* EXERCISE *
Present every line of the material as a numbered list, omitting any blank lines.

Collected data entries
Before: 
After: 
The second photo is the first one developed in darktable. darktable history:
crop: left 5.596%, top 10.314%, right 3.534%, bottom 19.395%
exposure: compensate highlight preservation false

* WRITTEN SOLUTION *
1. Before: 
2. After: 
3. The second photo is the first one developed in darktable. darktable history:
4. crop: left 5.596%, top 10.314%, right 3.534%, bottom 19.395%
5. exposure: compensate highlight preservation false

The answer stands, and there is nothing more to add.